Guide To Current Account Mortgages

Guide To Current Account Mortgages

What is a current account mortgage?

Current Account Mortgage, or CAM, is a mortgage with a difference. It consolidates your mortgage borrowing, monthly income and expenditures into a single current account.

Who can use a current account mortgage?

CAMs can be used by many of those eligible for standard repayment mortgages. Discipline and clear financial planning is required to make the most of a current account mortgage, and some CAM providers also have personal income requirements for borrowers.

What the benefits of a current account mortgage?

The combination of your income, mortgage borrowing and expenditures into a single current account can lead to reductions in your monthly interest payments. This is due to the way a CAM operates, with interest calculated on the balance of the account on a daily basis. As your income is paid in the amount of borrowing is reduced, leading to lower interest payments.

Any excess income left at the end of the month will also lead to the same reductions. If cash is allowed to build up in the current account the savings on interest payments can become more dramatic. For maximum gain bills can be synchronised to be paid at the end of each month. A CAM’s unified setup can also make it easier to manage than other similar alternatives, such as an offset mortgage.

What are the disadvantages of current account mortgages?

The discipline and financial planning required to maintain a CAM properly are not for everyone. The benefits of a CAM can only be achieved through careful accumulation of funds in the current account, with the borrower able to resist the temptation to use the large sums of capital available.

The amount of debt visible on the current account balance, in the tens or hundreds of thousands, can also be intimidating to many when viewed on a daily basis. Due to its specialist setup, a CAM can also be subject to higher interest rates than other more restrictive forms of repayment mortgage.

How much does a current account mortgage cost?

Apart from the potential for a higher interest rate, a CAM will be roughly equivalent in cost to any other repayment mortgages. The charges and fees in the contract of a mortgage will vary from provider to provider.

What is the best current account mortgage?

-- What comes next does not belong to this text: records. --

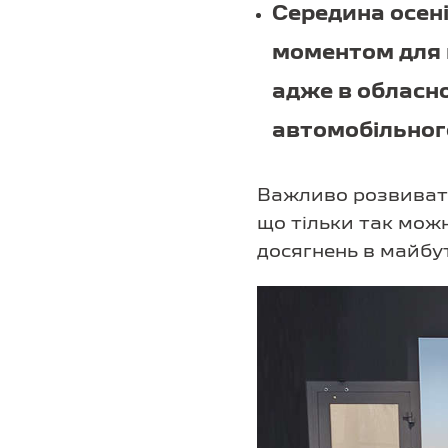
Середина осені
моментом для в
адже в обласн
автомобільног
Важливо розвивати
що тільки так можн
досягнень в майбу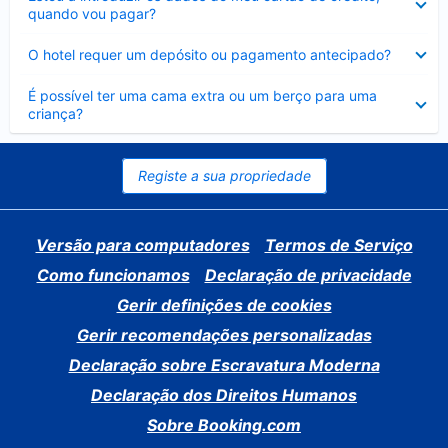
fechado
quando vou pagar?
Elemento
O hotel requer um depósito ou pagamento antecipado?
fechado
Elemento
É possível ter uma cama extra ou um berço para uma
fechado
criança?
Registe a sua propriedade
Versão para computadores
Termos de Serviço
Como funcionamos
Declaração de privacidade
Gerir definições de cookies
Gerir recomendações personalizadas
Declaração sobre Escravatura Moderna
Declaração dos Direitos Humanos
Sobre Booking.com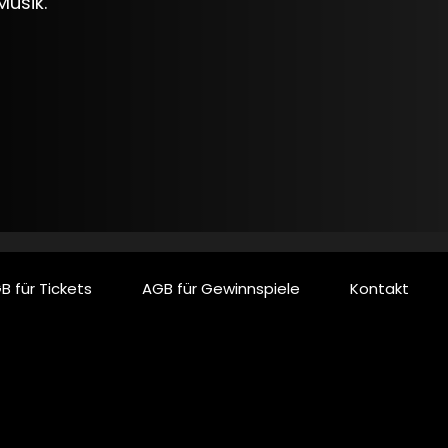
Musik.
B für Tickets
AGB für Gewinnspiele
Kontakt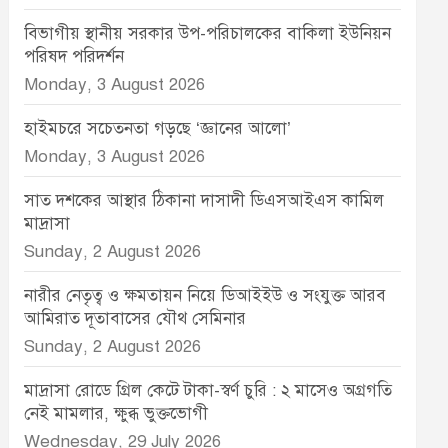
বিভাগীয় স্থানীয় সরকার উপ-পরিচালকের বাকিলা ইউনিয়ন
পরিষদ পরিদর্শন
Monday, 3 August 2026
হাইমচরে সচেতনতা গড়ছে ‘জ্ঞানের আলো’
Monday, 3 August 2026
সাত দশকের আস্থার ঠিকানা দাসাদী ডিএসআইএস কামিল
মাদ্রাসা
Sunday, 2 August 2026
নারীর নেতৃত্ব ও ক্ষমতায়ন নিয়ে ডিআইইউ ও সংযুক্ত আরব
আমিরাত দূতাবাসের যৌথ সেমিনার
Sunday, 2 August 2026
মাদ্রাসা রোডে গ্রিল কেটে টাকা-স্বর্ণ চুরি : ২ মাসেও অগ্রগতি
নেই মামলার, ক্ষুব্ধ ভুক্তভোগী
Wednesday, 29 July 2026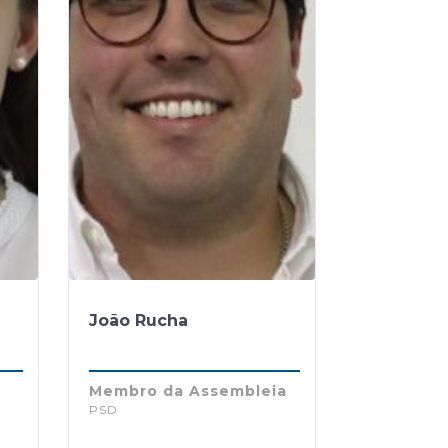
João Rucha
Membro da Assembleia
PSD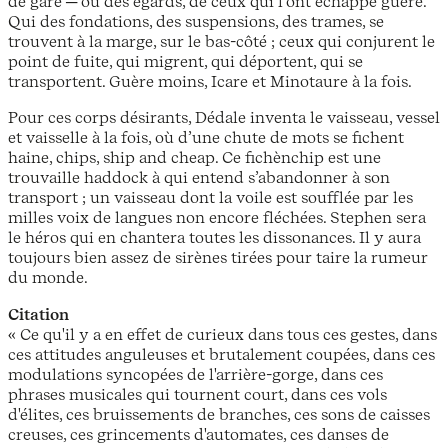
de gare ─ ou des égards, de ceux qui l’ont échappé guère.
Qui des fondations, des suspensions, des trames, se
trouvent à la marge, sur le bas-côté ; ceux qui conjurent le
point de fuite, qui migrent, qui déportent, qui se
transportent. Guère moins, Icare et Minotaure à la fois.
Pour ces corps désirants, Dédale inventa le vaisseau, vessel
et vaisselle à la fois, où d’une chute de mots se fichent
haine, chips, ship and cheap. Ce fichènchip est une
trouvaille haddock à qui entend s’abandonner à son
transport ; un vaisseau dont la voile est soufflée par les
milles voix de langues non encore fléchées. Stephen sera
le héros qui en chantera toutes les dissonances. Il y aura
toujours bien assez de sirènes tirées pour taire la rumeur
du monde.
Citation
« Ce qu'il y a en effet de curieux dans tous ces gestes, dans
ces attitudes anguleuses et brutalement coupées, dans ces
modulations syncopées de l'arrière-gorge, dans ces
phrases musicales qui tournent court, dans ces vols
d'élites, ces bruissements de branches, ces sons de caisses
creuses, ces grincements d'automates, ces danses de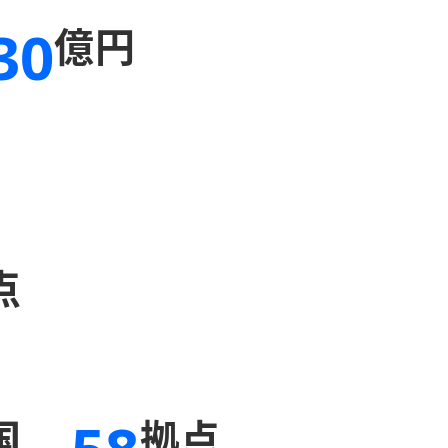
30
億円
点
国
拠点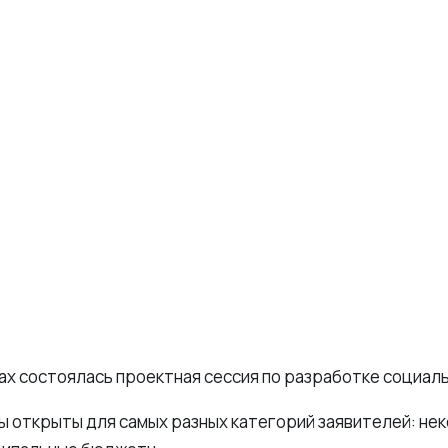
рах состоялась проектная сессия по разработке социал
ы открыты для самых разных категорий заявителей: не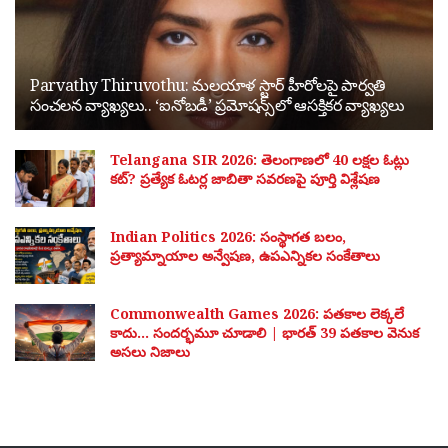
Parvathy Thiruvothu: మలయాళ స్టార్ హీరోలపై పార్వతి
సంచలన వ్యాఖ్యలు.. ‘ఐనోబడీ’ ప్రమోషన్స్‌లో ఆసక్తికర వ్యాఖ్యలు
Telangana SIR 2026: తెలంగాణలో 40 లక్షల ఓట్లు
కట్? ప్రత్యేక ఓటర్ల జాబితా సవరణపై పూర్తి విశ్లేషణ
Indian Politics 2026: సంస్థాగత బలం,
ప్రత్యామ్నాయాల అన్వేషణ, ఉపఎన్నికల సంకేతాలు
Commonwealth Games 2026: పతకాల లెక్కలే
కాదు… సందర్భమూ చూడాలి | భారత్ 39 పతకాల వెనుక
అసలు నిజాలు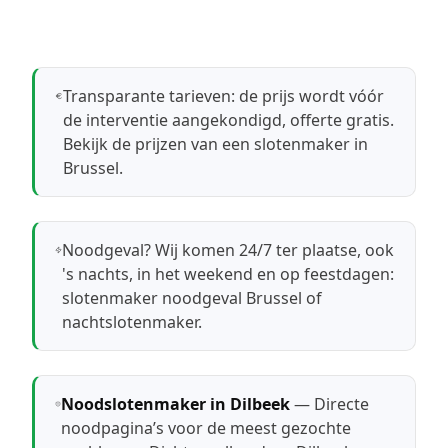
Transparante tarieven: de prijs wordt vóór
de interventie aangekondigd, offerte gratis.
Bekijk de prijzen van een slotenmaker in
Brussel
.
Noodgeval? Wij komen 24/7 ter plaatse, ook
's nachts, in het weekend en op feestdagen:
slotenmaker noodgeval Brussel
of
nachtslotenmaker
.
Noodslotenmaker in Dilbeek
— Directe
noodpagina’s voor de meest gezochte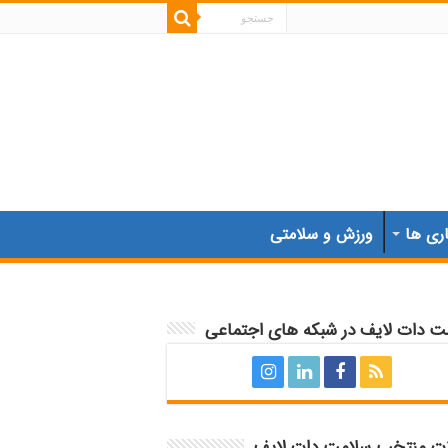
اری ها
ورزش و سلامتی
ت دات لایف در شبکه های اجتماعی
ات منتخب سلامت دات لایف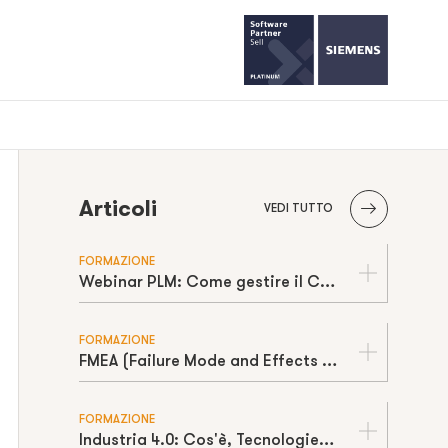
Articoli
VEDI TUTTO
FORMAZIONE
Webinar PLM: Come gestire il Change Management
FORMAZIONE
FMEA (Failure Mode and Effects Analysis): Cos'è, Come si Calcola e Vantaggi
FORMAZIONE
Industria 4.0: Cos'è, Tecnologie Abilitanti e Vantaggi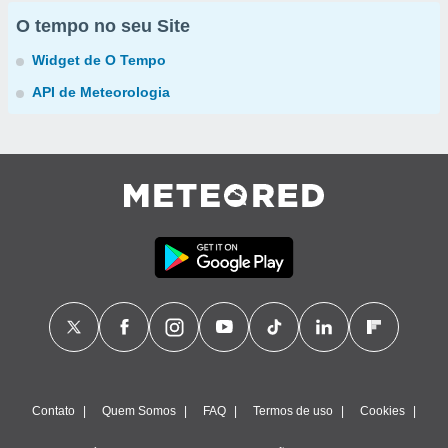
O tempo no seu Site
Widget de O Tempo
API de Meteorologia
Contato
Quem Somos
FAQ
Termos de uso
Cookies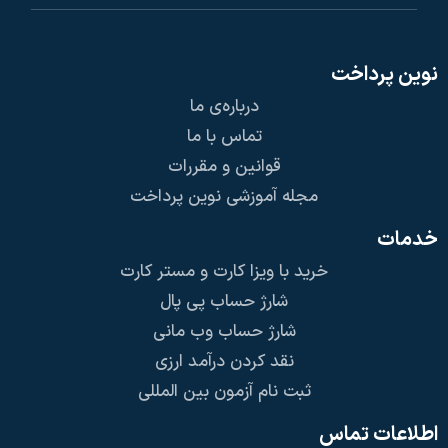
نوین پرداخت
درباره‌ی ما
تماس با ما
قوانین و مقررات
مجله آموزشی نوین پرداخت
خدمات
خرید با ویزا کارت و مستر کارت
شارژ حساب پی پال
شارژ حساب وب مانی
نقد کردن درآمد ارزی
ثبت نام آزمون بین المللی
اطلاعات تماس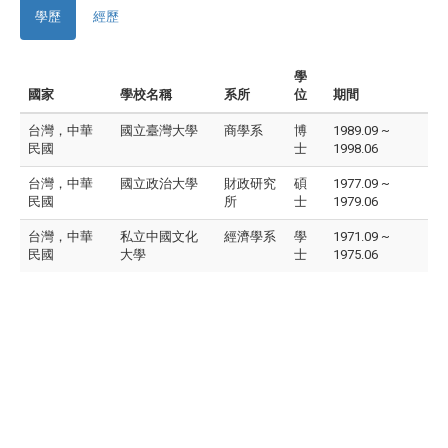
學歷
經歷
學
國家
學校名稱
系所
位
期間
台灣，中華
國立臺灣大學
商學系
博
1989.09 ~
民國
士
1998.06
台灣，中華
國立政治大學
財政研究
碩
1977.09 ~
民國
所
士
1979.06
台灣，中華
私立中國文化
經濟學系
學
1971.09 ~
民國
大學
士
1975.06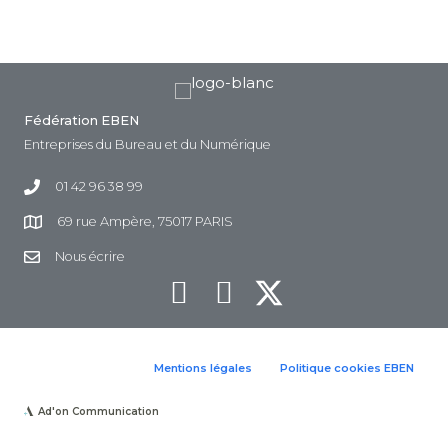
Fédération EBEN
Entreprises du Bureau et du Numérique
01 42 96 38 99
69 rue Ampère, 75017 PARIS
Nous écrire
Mentions légales
Politique cookies EBEN
Ad'on Communication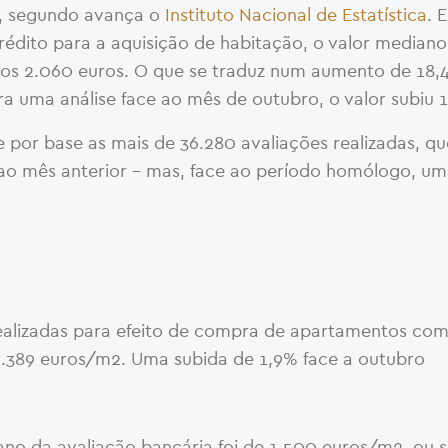
, segundo avança o
Instituto Nacional de Estatística
. 
édito para a aquisição de habitação, o valor mediano
 os 2.060 euros. O que se traduz num aumento de 18,
 uma análise face ao mês de outubro, o valor subiu 1
por base as mais de 36.280 avaliações realizadas, qu
ao mês anterior – mas, face ao período homólogo, um
realizadas para efeito de compra de apartamentos com
 2.389 euros/m2. Uma subida de 1,9% face a outubro
ano da avaliação bancária foi de 1.500 euros/m2, ou 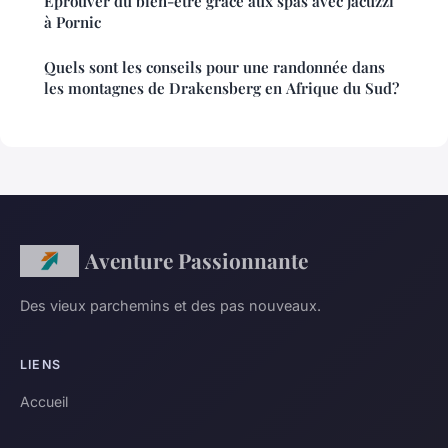
Éprouver du bien-être grâce aux spas avec jacuzzi
à Pornic
Quels sont les conseils pour une randonnée dans
les montagnes de Drakensberg en Afrique du Sud?
Aventure Passionnante
Des vieux parchemins et des pas nouveaux.
LIENS
Accueil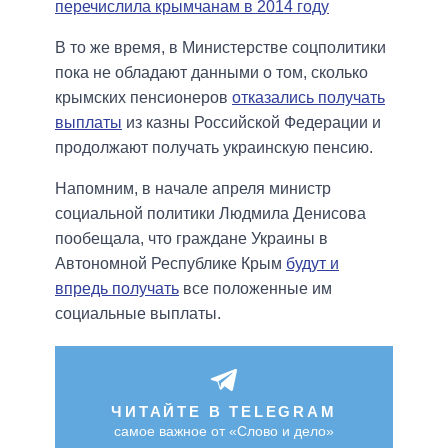
перечислила крымчанам в 2014 году
В то же время, в Министерстве соцполитики
пока не обладают данными о том, сколько
крымских пенсионеров
отказались получать
выплаты
из казны Российской Федерации и
продолжают получать украинскую пенсию.
Напомним, в начале апреля министр
социальной политики Людмила Денисова
пообещала, что граждане Украины в
Автономной Республике Крым
будут и
впредь получать
все положенные им
социальные выплаты.
ЧИТАЙТЕ В TELEGRAM
самое важное от «Слово и дело»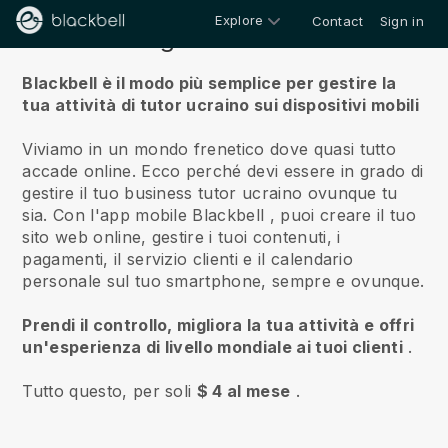
Explore
Contact
Sign in
Riguardo a noi
Blackbell è il modo più semplice per gestire la
tua attività di tutor ucraino sui dispositivi mobili
Viviamo in un mondo frenetico dove quasi tutto
accade online.
Ecco perché devi essere in grado di
gestire il tuo business tutor ucraino ovunque tu
sia.
Con l'app mobile
Blackbell
, puoi creare il tuo
sito web online, gestire i tuoi contenuti, i
pagamenti, il servizio clienti e il calendario
personale sul tuo smartphone, sempre e ovunque.
Prendi il controllo, migliora la tua attività e offri
un'esperienza di livello mondiale ai tuoi clienti
.
Tutto questo, per soli
$ 4 al mese
.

Choosing the best current account mortgage is something only you can do. There are a number of factors that distinguish between different products.

Those considering current account mortgages should look at the options the lender provides to them. CAMs can come with features such as credit card and loan facilities, payment holidays, borrowing back and saving facilities. There can also be terms included that restrict withdrawals, overpayments and underpayments.

Be sure to examine any contract or policy in detail, and ask questions on any areas you feel are unclear.

Certain fees and charges can also be included in CAMs, such as early redemption penalties. It is important to check what these are, and how they will affect any future plans. For those who plan to remortgage, products with fees and charges can make this a more expensive process than it needs to be.

How do you purchase a current account mortgage?

A CAM is available in a similar process to other repayment mortgages. Other preparations that are specific to a current account mortgage will also be required, such as confirmation of personal income for those that require it.

There will also be a process of setting up the combined mortgage and current account. This will involve, depending on the product itself, moving income, expenditure, savings and other regular payments. The details of what is required will be included in the CAM policy.

Who provides current account mortgages?

Due to their niche appeal, CAMs are not as widely available as other mortgage products. However, there are still choices from a number of different banks, building societies and specialist companies. Brokers, agents and other intermediaries may also offer them as part of affiliate deals with providers.

Customers should remain aware that a current account mortgage is not for everyone, and many of the people they speak to in these organisations may be tied to certain products or paid on a commission basis.

Independent financial advisers (IFAs) can also advise on current account mortgages, as well as being able to judge suitability when given enough information.

IFAs are legally required to provide unbiased and independent advice, and have access to all the products available on the market.